While passengers were always a minority cargo on the Miami-Erie, the number of travelers expanded rapidly until the sheer efficiency of the railroad arrived and thrust aside the canal network in the 1850s. Even in 1850, when rail lines had begun competing for the same western Ohio routes as the canal, 20,000 passengers made their way to Toledo by packet boat (Schreiber 237). Subject to the same rigorous fare charts as commercial cargo, these travelers found themselves navigating a changeable landscape of convenience, comfort, and value. Practically speaking, canal riders paid about three cents per mile, which meant that one could pass from Cincinnati to Toledo for about $40 (or $280 at current inflation rates) (235-6). Previous modes of travel, by wagon, carriage, horse, or foot certainly elicited various fees and expenses, but never before had transit been subject to such a massively coordinated economy. Regional idiosyncrasies and local barter systems gave way to timetables, fare charts, and trade contracts. Real-time price adjustments came through by way of the telegraph, and the same network facilitated interstate industrial dealings at speeds that rendered the posted letter obsolete.

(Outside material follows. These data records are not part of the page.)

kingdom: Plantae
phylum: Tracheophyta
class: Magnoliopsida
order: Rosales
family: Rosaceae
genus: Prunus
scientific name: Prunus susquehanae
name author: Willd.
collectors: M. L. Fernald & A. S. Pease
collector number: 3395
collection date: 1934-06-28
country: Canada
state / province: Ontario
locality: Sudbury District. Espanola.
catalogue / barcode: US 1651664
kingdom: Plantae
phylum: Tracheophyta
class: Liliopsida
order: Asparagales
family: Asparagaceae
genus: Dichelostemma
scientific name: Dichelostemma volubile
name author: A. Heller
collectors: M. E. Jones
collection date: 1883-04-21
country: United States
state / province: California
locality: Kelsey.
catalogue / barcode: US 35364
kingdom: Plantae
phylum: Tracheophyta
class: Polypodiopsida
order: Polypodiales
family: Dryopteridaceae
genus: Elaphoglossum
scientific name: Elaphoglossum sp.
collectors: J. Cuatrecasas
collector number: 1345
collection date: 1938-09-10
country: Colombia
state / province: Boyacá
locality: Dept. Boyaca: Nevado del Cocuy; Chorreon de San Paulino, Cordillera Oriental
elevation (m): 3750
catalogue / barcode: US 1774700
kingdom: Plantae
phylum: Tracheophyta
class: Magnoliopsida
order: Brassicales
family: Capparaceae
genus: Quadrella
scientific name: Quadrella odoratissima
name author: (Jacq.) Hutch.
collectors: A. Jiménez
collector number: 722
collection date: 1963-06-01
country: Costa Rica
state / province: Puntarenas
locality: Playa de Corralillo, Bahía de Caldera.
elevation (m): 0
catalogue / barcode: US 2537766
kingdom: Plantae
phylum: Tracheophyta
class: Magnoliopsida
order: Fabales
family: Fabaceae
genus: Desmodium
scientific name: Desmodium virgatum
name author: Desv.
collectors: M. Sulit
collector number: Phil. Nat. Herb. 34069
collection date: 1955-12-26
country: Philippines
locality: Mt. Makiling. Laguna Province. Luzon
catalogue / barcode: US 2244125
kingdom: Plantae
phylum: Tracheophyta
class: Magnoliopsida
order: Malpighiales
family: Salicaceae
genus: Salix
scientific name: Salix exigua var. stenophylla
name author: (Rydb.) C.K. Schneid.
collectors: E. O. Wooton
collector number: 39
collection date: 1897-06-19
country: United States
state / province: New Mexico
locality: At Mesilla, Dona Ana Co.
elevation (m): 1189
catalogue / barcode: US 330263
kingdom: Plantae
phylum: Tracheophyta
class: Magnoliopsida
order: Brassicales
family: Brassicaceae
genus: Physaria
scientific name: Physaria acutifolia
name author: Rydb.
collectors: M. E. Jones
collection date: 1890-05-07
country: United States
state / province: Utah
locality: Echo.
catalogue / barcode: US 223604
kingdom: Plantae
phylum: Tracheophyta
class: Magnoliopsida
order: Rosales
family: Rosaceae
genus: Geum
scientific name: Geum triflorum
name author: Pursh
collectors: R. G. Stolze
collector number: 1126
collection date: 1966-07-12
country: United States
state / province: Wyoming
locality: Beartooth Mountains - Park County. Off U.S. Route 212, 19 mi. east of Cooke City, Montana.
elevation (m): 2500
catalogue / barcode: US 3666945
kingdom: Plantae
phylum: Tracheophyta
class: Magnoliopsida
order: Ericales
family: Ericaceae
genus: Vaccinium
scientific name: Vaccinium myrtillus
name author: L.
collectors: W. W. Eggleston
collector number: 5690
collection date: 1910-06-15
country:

This monetization of human passengers had less quantifiable social repercussions as well. That human bodies were implicated in this transit network may seem to the contemporary reader too obvious and ubiquitous to warrant attention, but the significance was not lost on Black riders during the 1840s and ‘50s. The autobiography of Lewis Clarke reminds us of the unposted tolls that must be paid by Black travelers of the canal. While some fortunate could arrange to work for their passage, Clarke was compelled to sell his pony to pay for passage from Cincinnati to Portsmouth, only to spend the journey harangued by a southern sympathizer. As he would put it, “I found the spirit of slaveholding was not all South [sic] of the Ohio River” (36-7). Whether Clarke could make his way across this Midwestern state depended upon his liquid assets and their fungibility within a dense matrix of goods. Even sympathetic pilots could not help but conflate their passengers with the dry goods that often filled the holds of packet boats. The captain who bore Jamie Parker and his companions to safety in Rochester dryly documented his passengers in the manifest as “ten bales of humanity, in a thriving condition, late from three plantations in Virginia!” (Pierson 188).